## THE RECORDS
┌────────

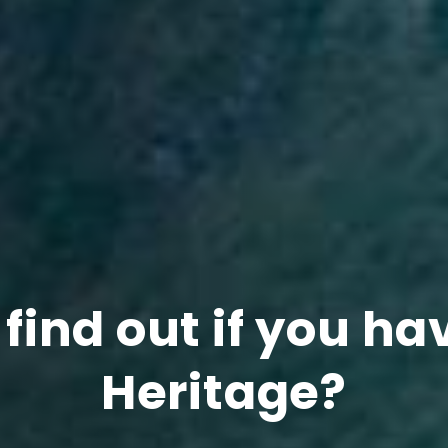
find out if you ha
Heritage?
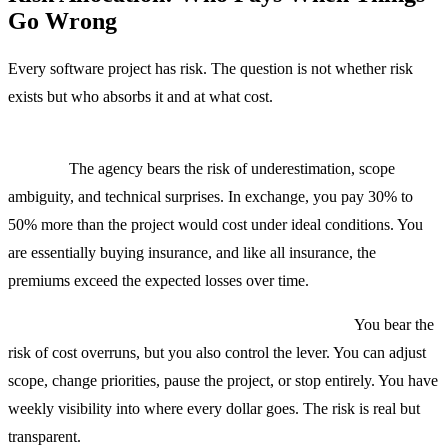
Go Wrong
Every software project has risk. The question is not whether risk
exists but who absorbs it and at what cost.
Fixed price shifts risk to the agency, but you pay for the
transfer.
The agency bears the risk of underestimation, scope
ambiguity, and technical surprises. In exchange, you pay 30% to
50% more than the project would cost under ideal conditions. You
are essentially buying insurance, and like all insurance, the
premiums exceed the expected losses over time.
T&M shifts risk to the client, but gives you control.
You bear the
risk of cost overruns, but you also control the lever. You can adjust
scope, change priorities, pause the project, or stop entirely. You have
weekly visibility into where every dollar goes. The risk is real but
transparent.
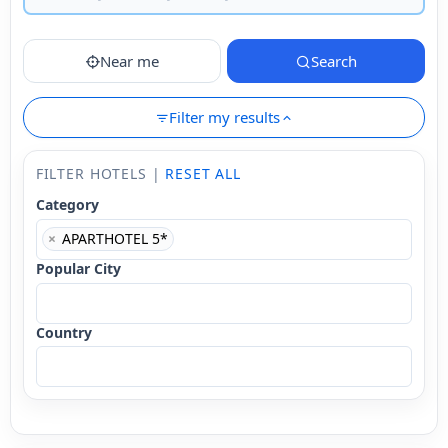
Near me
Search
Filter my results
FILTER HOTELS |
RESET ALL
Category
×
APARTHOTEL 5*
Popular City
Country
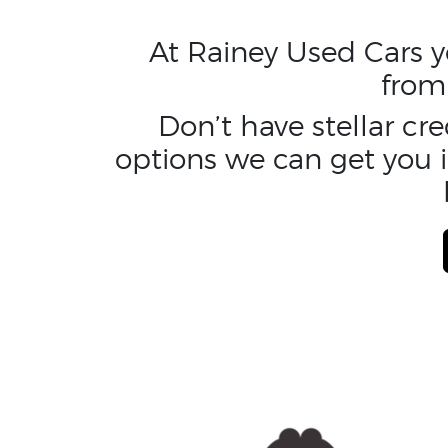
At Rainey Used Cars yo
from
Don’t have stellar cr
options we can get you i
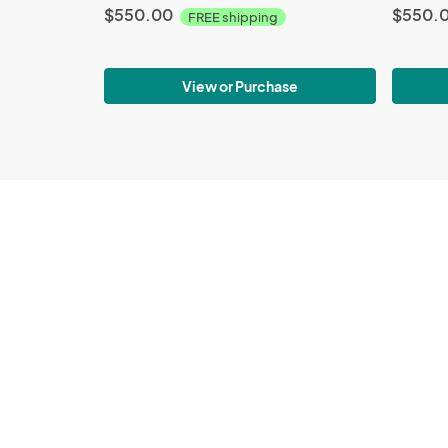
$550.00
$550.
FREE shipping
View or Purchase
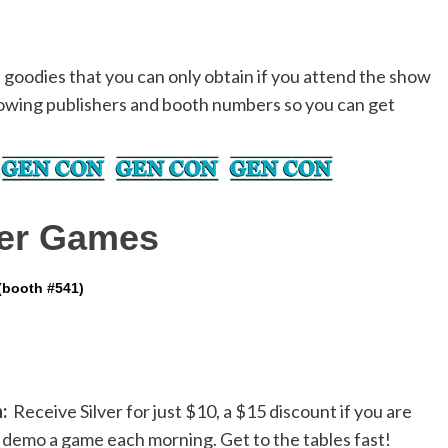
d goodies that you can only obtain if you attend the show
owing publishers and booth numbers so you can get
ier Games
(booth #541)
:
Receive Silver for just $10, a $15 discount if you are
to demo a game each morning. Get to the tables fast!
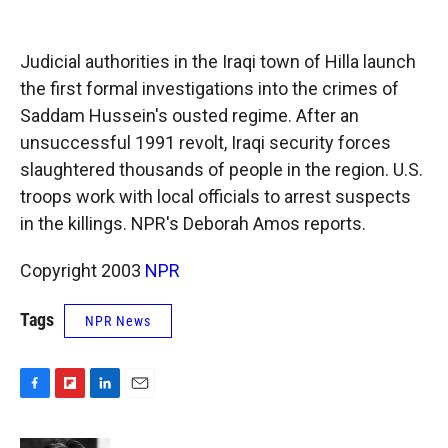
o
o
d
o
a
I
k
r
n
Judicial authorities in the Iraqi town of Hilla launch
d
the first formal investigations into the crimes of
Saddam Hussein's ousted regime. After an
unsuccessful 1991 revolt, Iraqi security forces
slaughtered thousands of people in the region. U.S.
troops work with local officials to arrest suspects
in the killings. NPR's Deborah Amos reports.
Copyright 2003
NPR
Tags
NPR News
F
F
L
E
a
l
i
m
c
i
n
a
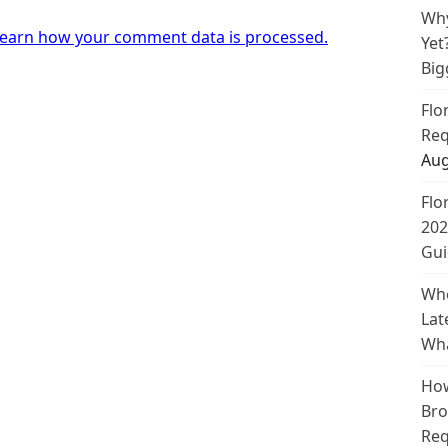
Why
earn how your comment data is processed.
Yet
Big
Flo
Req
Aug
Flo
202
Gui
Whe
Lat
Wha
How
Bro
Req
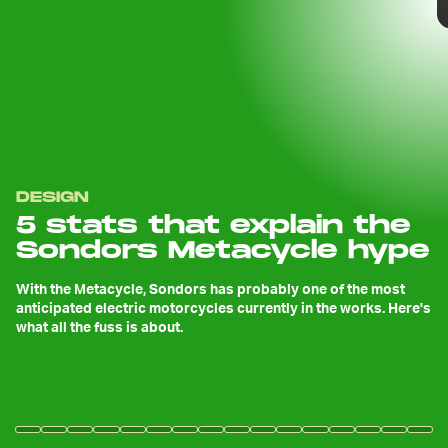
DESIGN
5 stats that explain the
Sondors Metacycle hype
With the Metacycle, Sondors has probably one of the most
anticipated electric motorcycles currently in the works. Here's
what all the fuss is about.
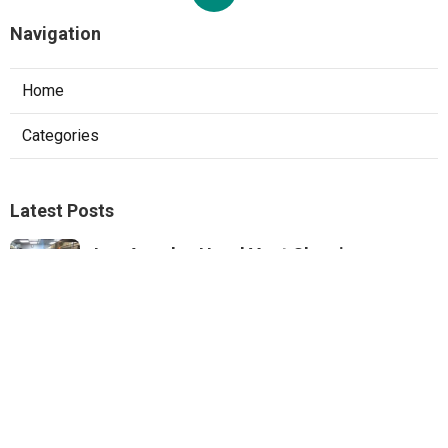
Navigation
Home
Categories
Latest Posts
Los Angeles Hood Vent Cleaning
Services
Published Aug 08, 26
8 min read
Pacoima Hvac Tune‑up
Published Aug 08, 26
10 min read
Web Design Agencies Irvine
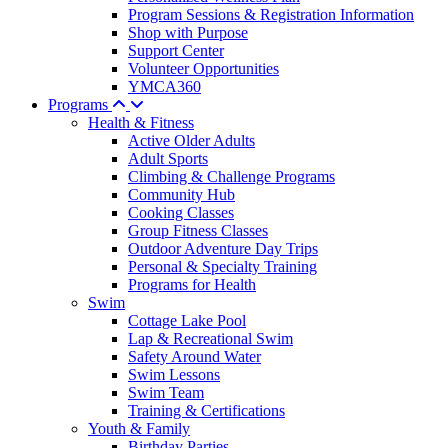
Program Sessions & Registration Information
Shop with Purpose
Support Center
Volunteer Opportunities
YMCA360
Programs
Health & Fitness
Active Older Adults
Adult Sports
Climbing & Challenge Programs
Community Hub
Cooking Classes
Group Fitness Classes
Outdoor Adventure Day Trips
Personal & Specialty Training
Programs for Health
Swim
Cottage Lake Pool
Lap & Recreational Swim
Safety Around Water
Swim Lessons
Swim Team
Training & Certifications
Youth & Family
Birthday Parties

└────────
┌────────

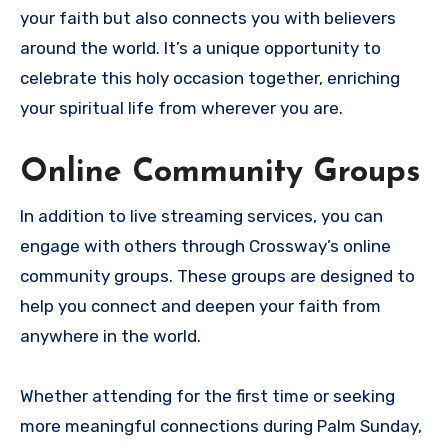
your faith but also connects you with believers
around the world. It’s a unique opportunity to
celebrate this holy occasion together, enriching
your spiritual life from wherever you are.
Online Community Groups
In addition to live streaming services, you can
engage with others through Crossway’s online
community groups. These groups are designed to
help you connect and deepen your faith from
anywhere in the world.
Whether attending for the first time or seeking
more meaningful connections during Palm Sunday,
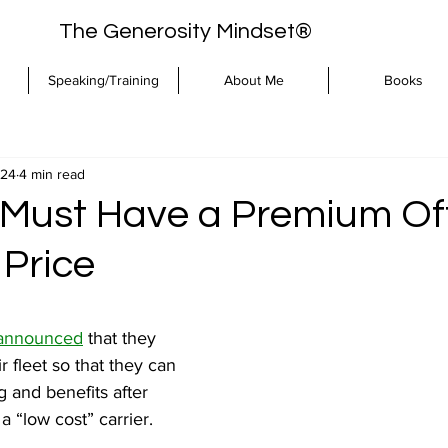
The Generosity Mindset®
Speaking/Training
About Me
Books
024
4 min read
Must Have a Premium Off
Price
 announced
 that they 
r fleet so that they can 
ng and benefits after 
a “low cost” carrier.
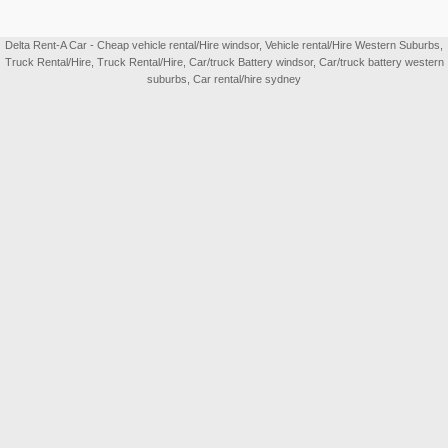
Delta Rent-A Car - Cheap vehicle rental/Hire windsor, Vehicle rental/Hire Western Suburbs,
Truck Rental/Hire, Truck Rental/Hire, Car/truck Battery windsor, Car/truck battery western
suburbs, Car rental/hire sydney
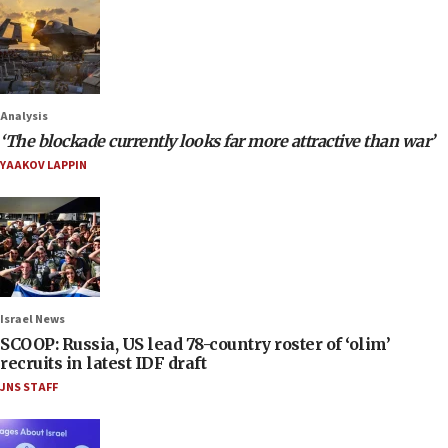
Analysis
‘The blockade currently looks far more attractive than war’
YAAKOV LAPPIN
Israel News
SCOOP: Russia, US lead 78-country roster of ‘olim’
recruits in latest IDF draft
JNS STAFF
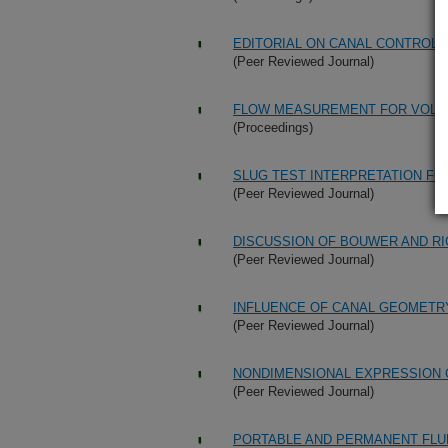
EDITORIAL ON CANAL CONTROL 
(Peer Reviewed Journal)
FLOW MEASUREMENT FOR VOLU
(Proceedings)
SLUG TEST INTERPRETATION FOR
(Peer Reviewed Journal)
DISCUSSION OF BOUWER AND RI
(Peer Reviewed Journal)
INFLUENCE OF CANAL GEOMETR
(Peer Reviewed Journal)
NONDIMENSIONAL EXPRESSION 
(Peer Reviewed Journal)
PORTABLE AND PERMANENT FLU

└────────

## REQUIRED WORK
Rewrite the lines of the material as a Markdown table with the columns n and Line, starting at the line that contains "At Rainey Used Cars yo" and ending at the line that contains "Web Design Agencies Irvine". Number the rows in order, skip blank lines, and leave the pictures out.

## SOLUTION
| n | Line |
|---|---|
| 1 | At Rainey Used Cars yo |
| 2 | from |
| 3 | Don’t have stellar cr |
| 4 | options we can get you i |
| 5 | $550.00 |
| 6 | $550. |
| 7 | FREE shipping |
| 8 | View or Purchase |
| 9 | d goodies that you can only obtain if you attend the show |
| 10 | owing publishers and booth numbers so you can get |
| 11 | ier Games |
| 12 | (booth #541) |
| 13 | : |
| 14 | Receive Silver for just $10, a $15 discount if you are |
| 15 | to demo a game each morning. Get to the tables fast! |
| 16 | o |
| 17 | o |
| 18 | d |
| 19 | o |
| 20 | a |
| 21 | I |
| 22 | k |
| 23 | r |
| 24 | n |
| 25 | Judicial authorities in the Iraqi town of Hilla launch |
| 26 | d |
| 27 | the first formal investigations into the crimes of |
| 28 | Saddam Hussein's ousted regime. After an |
| 29 | unsuccessful 1991 revolt, Iraqi security forces |
| 30 | slaughtered thousands of people in the region. U.S. |
| 31 | troops work with local officials to arrest suspects |
| 32 | in the killings. NPR's Deborah Amos reports. |
| 33 | Copyright 2003 |
| 34 | NPR |
| 35 | Tags |
| 36 | NPR News |
| 37 | F |
| 38 | F |
| 39 | L |
| 40 | E |
| 41 | a |
| 42 | l |
| 43 | i |
| 44 | m |
| 45 | c |
| 46 | i |
| 47 | n |
| 48 | a |
| 49 | Why |
| 50 | earn how your comment data is processed. |
| 51 | Yet |
| 52 | Big |
| 53 | Flo |
| 54 | Req |
| 55 | Aug |
| 56 | Flo |
| 57 | 202 |
| 58 | Gui |
| 59 | Whe |
| 60 | Lat |
| 61 | Wha |
| 62 | How |
| 63 | Bro |
| 64 | Req |
| 65 | DESIGN |
| 66 | 5 stats that explain the |
| 67 | Sondors Metacycle hype |
| 68 | With the Metacycle, Sondors has probably one of the most |
| 69 | anticipated electric motorcycles currently in the works. Here's |
| 70 | what all the fuss is about. |
| 71 | Navigation |
| 72 | Home |
| 73 | Categories |
| 74 | Latest Posts |
| 75 | Los Angeles Hood Vent Cleaning |
| 76 | Services |
| 77 | Published Aug 08, 26 |
| 78 | 8 min read |
| 79 | Pacoima Hvac Tune‑up |
| 80 | Published Aug 08, 26 |
| 81 | 10 min read |
| 82 | Web Design Agencies Irvine |